AVAILABLE DATA
+---+
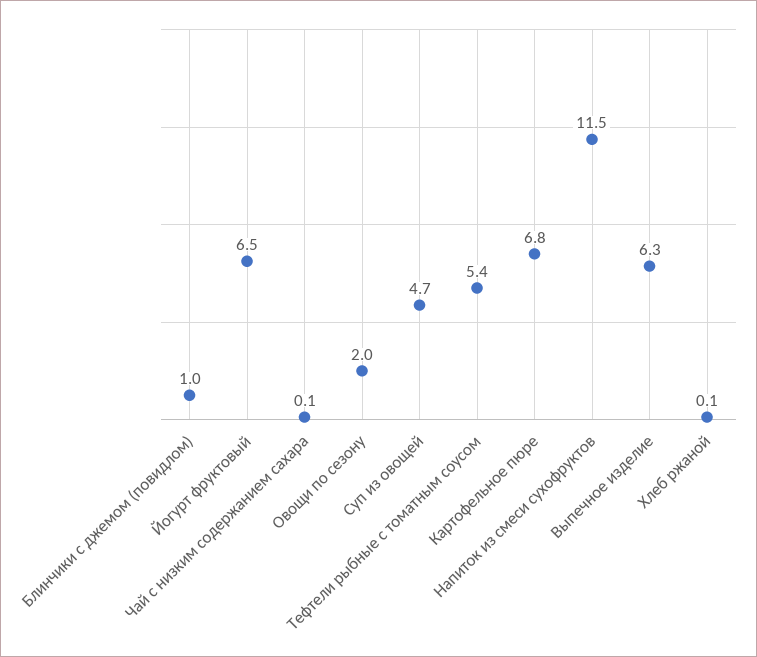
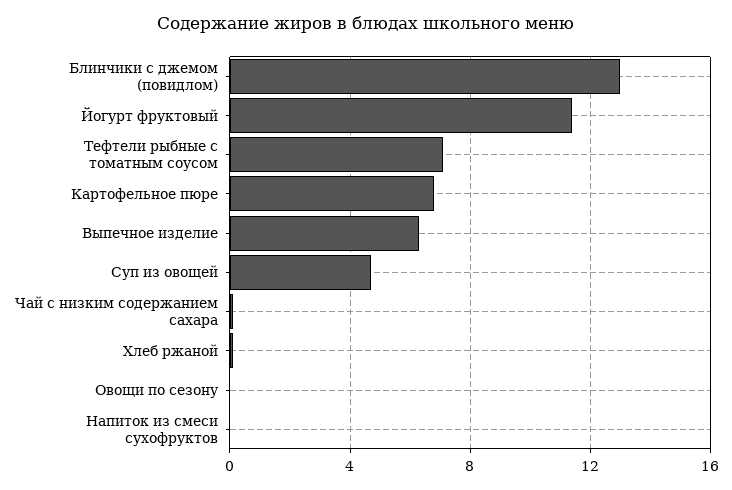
Блинчики с джемом (повидлом): 1 -> 13
Йогурт фруктовый: 6.5 -> 11.5
Овощи по сезону: 2 -> 0
Тефтели рыбные с томатным соусом: 5.4 -> 7
Напиток из смеси сухофруктов: 11.5 -> 0

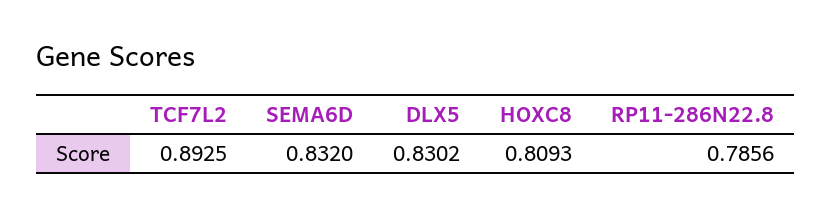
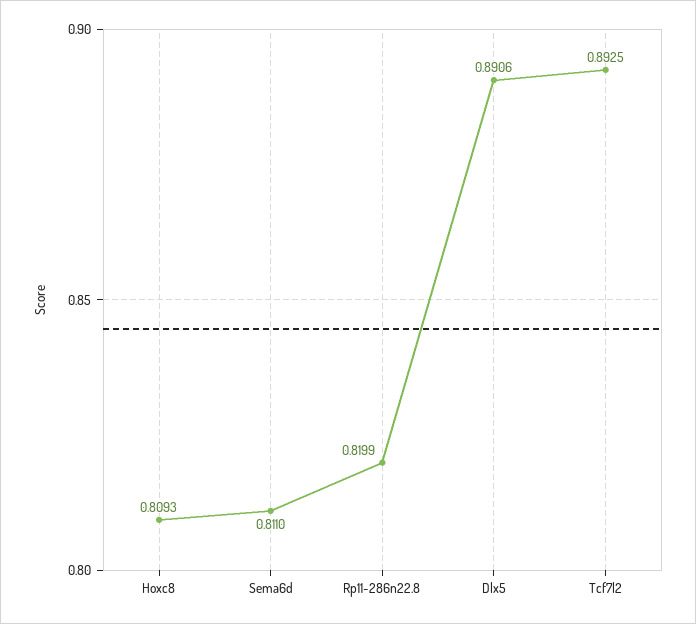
SEMA6D: 0.832 -> 0.811
DLX5: 0.8302 -> 0.8906
RP11-286N22.8: 0.7856 -> 0.8199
+---+
TO DO
Leave the pictures out and output the rest of the data word for word.

SOLUTION BELOW
Блинчики с джемом (повидлом): 1 -> 13
Йогурт фруктовый: 6.5 -> 11.5
Овощи по сезону: 2 -> 0
Тефтели рыбные с томатным соусом: 5.4 -> 7
Напиток из смеси сухофруктов: 11.5 -> 0

SEMA6D: 0.832 -> 0.811
DLX5: 0.8302 -> 0.8906
RP11-286N22.8: 0.7856 -> 0.8199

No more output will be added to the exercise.